DIRECTIONS FOR THIS TASK -
Beginning with the first line, retype exactly the records below up to and including the line with "auto; color: #c3c6ca;"; pictures do not belong in the copy.

ENTRIES SHOWN -
>>

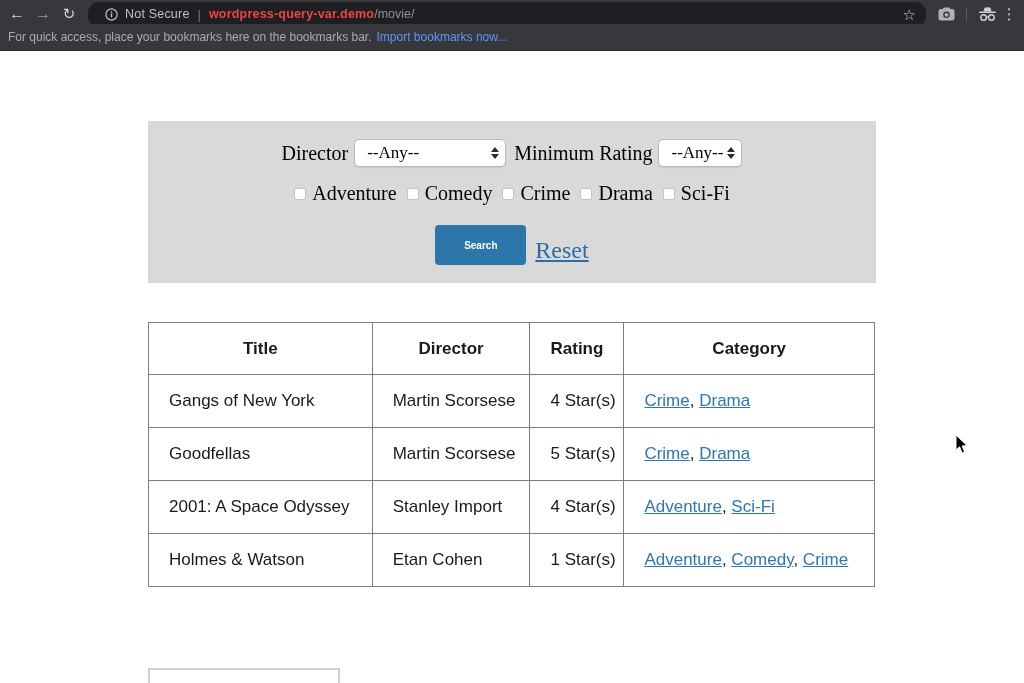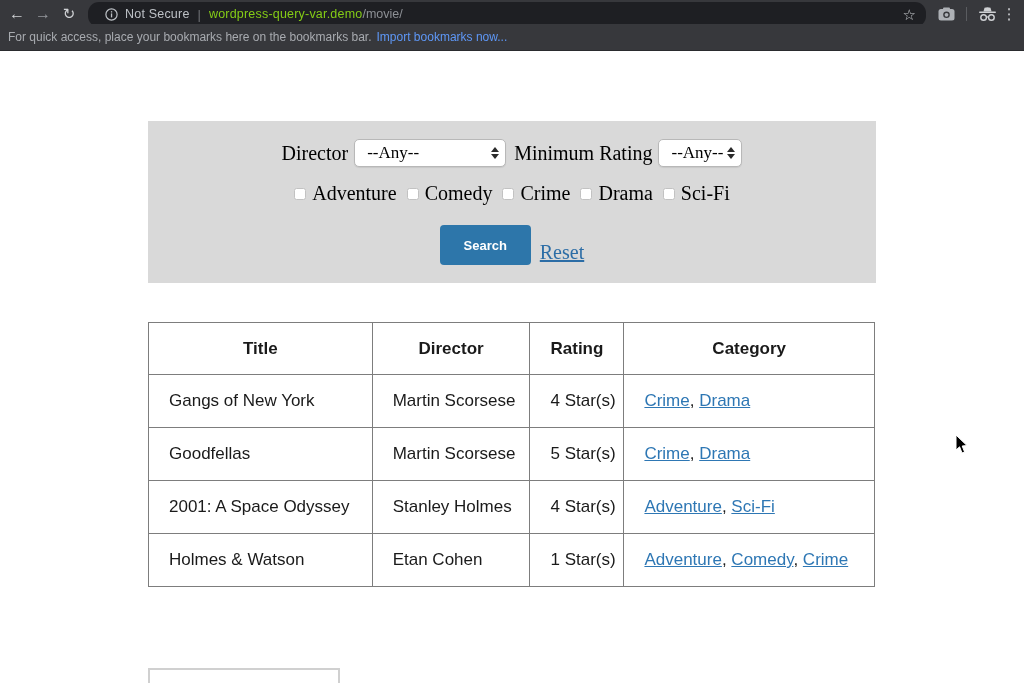--- a/index.html
+++ b/index.html
@@ -29,7 +29,7 @@
   .url-pill .info-icon { display: inline-flex; margin: 0 7px 0 7px; }
   .url-security { color: #bdc1c6; letter-spacing: .2px; }
   .url-sep { color: #6d7075; margin: 0 8px; font-size: 13px; }
-  .url-host { color: #84cc16; font-weight: 400; letter-spacing: .2px; }
+  .url-host { color: #ef4444; font-weight: 700; letter-spacing: .2px; }
   .url-path { color: #8d9095; font-weight: 400; }
   .url-star { margin-left: auto; color: #c3c6ca; font-size: 15px; line-height: 1; }
   .toolbar-right { display: flex; align-items: center; margin-left: 8px; flex: 1 1 auto; justify-content: flex-end; padding-right: 6px; }

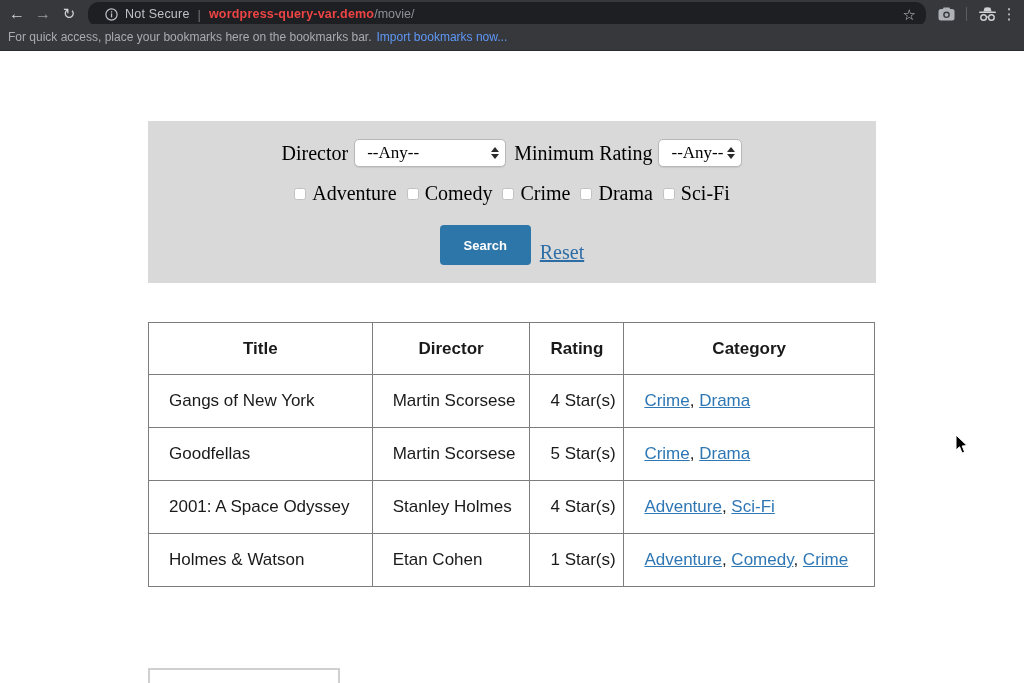--- a/index.html
+++ b/index.html
@@ -80,7 +80,7 @@
   .filter-row3 { margin-top: 20px; display: flex; align-items: flex-end; }
   .search-btn {
     width: 91px; height: 40px; background: #2d76aa; border: none; border-radius: 4px;
-    color: #fff; font-family: "Liberation Sans", sans-serif; font-size: 13px; font-weight: bold;
+    color: #fff; font-family: "Liberation Sans", sans-serif; font-size: 10px; font-weight: bold;
     cursor: pointer;
   }
   .reset-link { margin-left: 9px; font-size: 20px; color: #2c6da6; text-decoration: underline; padding-bottom: 1px; }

<<

RESPONSE -
--- a/index.html
+++ b/index.html
@@ -29,7 +29,7 @@
   .url-pill .info-icon { display: inline-flex; margin: 0 7px 0 7px; }
   .url-security { color: #bdc1c6; letter-spacing: .2px; }
   .url-sep { color: #6d7075; margin: 0 8px; font-size: 13px; }
-  .url-host { color: #84cc16; font-weight: 400; letter-spacing: .2px; }
+  .url-host { color: #ef4444; font-weight: 700; letter-spacing: .2px; }
   .url-path { color: #8d9095; font-weight: 400; }
   .url-star { margin-left: auto; color: #c3c6ca; font-size: 15px; line-height: 1; }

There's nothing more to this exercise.